Bottom Row: Frances Ethel Gumm (Judy Garland)

Starting in 1910, Gumm toured in vaudeville as a tenor singer. He met his future wife, Ethel Marion Milne, in Superior, Wisconsin. She shared his passion for the performing arts, often playing the piano during performances while Gumm managed the logistics and bookings. In 1914, they married and moved to Grand Rapids, Minnesota, where Gumm owned and operated the New Grand Theatre. The theatre showcased a variety of acts, including vaudeville performances, silent films, and live music. Gumm's daughters began performing together at the theatre as a vaudeville group known as The Gumm Sisters. Their early acts often featured a mix of singing, dancing, and harmonizing, with Ethel Gumm accompanying them on the piano.

In 1926, seeking better opportunities for the daughters' careers, the Gumms moved to Lancaster, California (which is located near Hollywood).
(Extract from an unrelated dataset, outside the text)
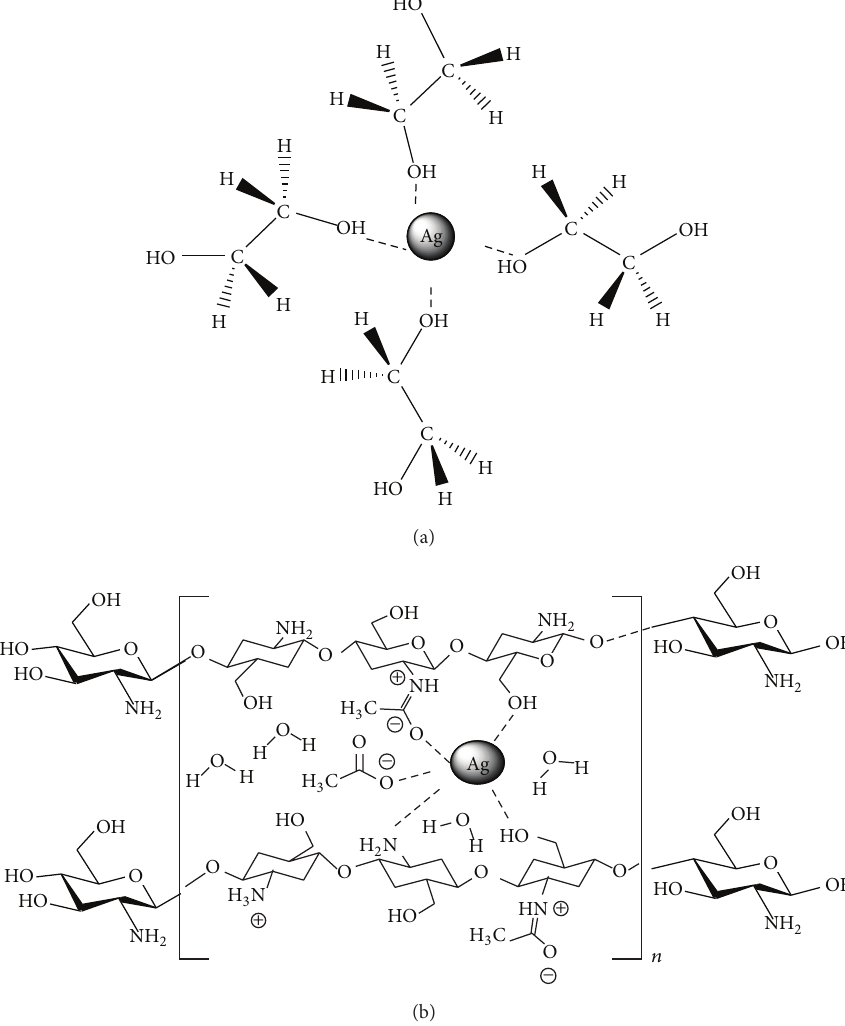
Figure 6: Mechanism of capping Ag-NPs by (a) ethylene glycol and (b) chitosan.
Gumm called his theater in Lomita, California Garland's Lomita Theatre.

== Personal life ==
Gumm married Ethel Marion Milne in 1914. The couple had three daughters: Mary Jane Gumm (born 1915), Dorothy Virginia Gumm (born 1917), and Frances Ethel Gumm (born 1922). The latter is better known as Judy Garland.

Despite a shared commitment to their daughters’ early careers, the Gumms' marriage reportedly faced tension due to financial pressures and personal struggles. Some biographies and historical accounts indicate that Gumm may have had sexual relationships with men that contributed to strain in his marriage and led to difficulties within the family.

Gumm died from spinal meningitis on November 17, 1935, in Cedars of Lebanon Hospital in Los Angeles, California, at the age of 49. He is buried in Forest Lawn Memorial Park.